こんにちは。いちおか@問題解決サポーターKAIOS代表です。

問題解決あるあるコラム第33回のテーマは、「Failure modeの“mode”ってなんだ?」です。ご存知、FMEA(Failure Mode and Effect Analysis)のFailure modeです。皆さん、この「モード」、どう理解していますか? ちょっと分かり難いですよね。今回はこの「モード」について考えてみたいと思います。


なぜカタカナで「モード」なんだ?

自動車業界に籍を置き、製品開発に携われば避けては通れないのが「FMEA」です。日本語にすると「故障モード影響解析」です。和訳しても「モード」と、カタカナで書かれています。

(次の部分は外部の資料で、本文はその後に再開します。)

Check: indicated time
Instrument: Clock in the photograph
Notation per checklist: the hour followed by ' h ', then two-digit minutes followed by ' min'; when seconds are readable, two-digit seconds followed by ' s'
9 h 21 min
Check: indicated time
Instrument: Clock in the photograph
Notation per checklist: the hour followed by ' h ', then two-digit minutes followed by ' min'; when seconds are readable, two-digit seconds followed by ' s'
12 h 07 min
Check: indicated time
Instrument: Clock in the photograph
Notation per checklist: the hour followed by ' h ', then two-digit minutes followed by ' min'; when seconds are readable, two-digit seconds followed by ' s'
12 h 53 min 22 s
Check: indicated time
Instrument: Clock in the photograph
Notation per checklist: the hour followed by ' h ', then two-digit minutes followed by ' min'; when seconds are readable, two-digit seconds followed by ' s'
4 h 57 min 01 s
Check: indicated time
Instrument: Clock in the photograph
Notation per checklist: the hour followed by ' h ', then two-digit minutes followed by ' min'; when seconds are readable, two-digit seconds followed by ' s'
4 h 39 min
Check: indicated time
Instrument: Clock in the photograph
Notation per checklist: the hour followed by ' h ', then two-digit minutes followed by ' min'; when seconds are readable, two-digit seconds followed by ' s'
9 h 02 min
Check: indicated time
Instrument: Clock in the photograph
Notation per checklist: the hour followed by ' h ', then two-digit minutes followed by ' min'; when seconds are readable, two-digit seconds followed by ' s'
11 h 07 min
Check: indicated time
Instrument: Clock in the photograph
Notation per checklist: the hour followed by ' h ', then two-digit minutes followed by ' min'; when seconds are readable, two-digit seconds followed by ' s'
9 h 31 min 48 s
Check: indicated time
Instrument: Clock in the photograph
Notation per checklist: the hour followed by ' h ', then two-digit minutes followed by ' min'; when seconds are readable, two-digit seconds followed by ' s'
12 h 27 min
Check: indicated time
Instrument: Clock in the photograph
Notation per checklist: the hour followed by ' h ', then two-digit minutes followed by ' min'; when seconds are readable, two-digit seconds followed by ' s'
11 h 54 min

多くの外来語が日本語に翻訳されていますが、日本語にピッタリの言葉がない場合、外来語は誤解を避けるためカタカナで表記されます。品質マネジメントシステムなどもそうですね。「マネジメント」をピッタリ表す日本語がないので、そのままカタカナで表現されています。じゃあ、一体全体この「モード」ってなんなのでしょう? 

「モード」ってなんだ?

「『故障モード』は『故障モード』だよ」そう言うしかない環境で過ごしてきた技術者の方も多いのではないでしょうか? このなんとも表現し切れない「モード」のおかげで、FMEAが上手くできていない組織がたくさん生まれている気がしてなりません。この「モード」を、意味ある日本語に変換しないことには、FMEA自体が本来の意味を失い、多大な労力を消費するただのコピペ文書になってしまいます。

7 step FMEAの登場

FMEAは、ワークシートで構成されています。そして、記入する欄がたくさんあり、それだけで技術者をゲンナリさせてしまいます。初めてFMEAのワークシートと向き合った技術者は絶望しか感じないでしょう。私も長年苦しんできました。そして、そんな状況が続く中、数年前にFMEAに大改革が起きました。そう、「7 step FMEA」の登場です。分厚いガイドブックが発行され、皆さんますますゲンナリされたことでしょう。しかし、この「7 step」の登場が「モード」の謎を解き明かしてくれました。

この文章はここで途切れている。